WHAT IS EXPECTED>
Count the rows below that contain the string "famille", matching case exactly, and give only the number.

EXTRACTED INFORMATION>
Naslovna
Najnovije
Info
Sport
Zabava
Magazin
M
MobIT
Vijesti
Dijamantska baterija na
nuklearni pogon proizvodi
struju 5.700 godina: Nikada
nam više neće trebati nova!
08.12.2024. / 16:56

==

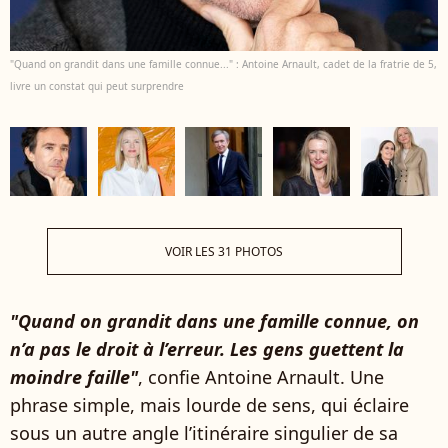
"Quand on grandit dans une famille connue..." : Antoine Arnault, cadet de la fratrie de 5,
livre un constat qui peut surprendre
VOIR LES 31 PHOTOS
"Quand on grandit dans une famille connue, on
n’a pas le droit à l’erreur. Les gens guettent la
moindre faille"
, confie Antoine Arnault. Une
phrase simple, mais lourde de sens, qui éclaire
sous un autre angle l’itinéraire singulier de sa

ANSWER TO THE PROBLEM>
2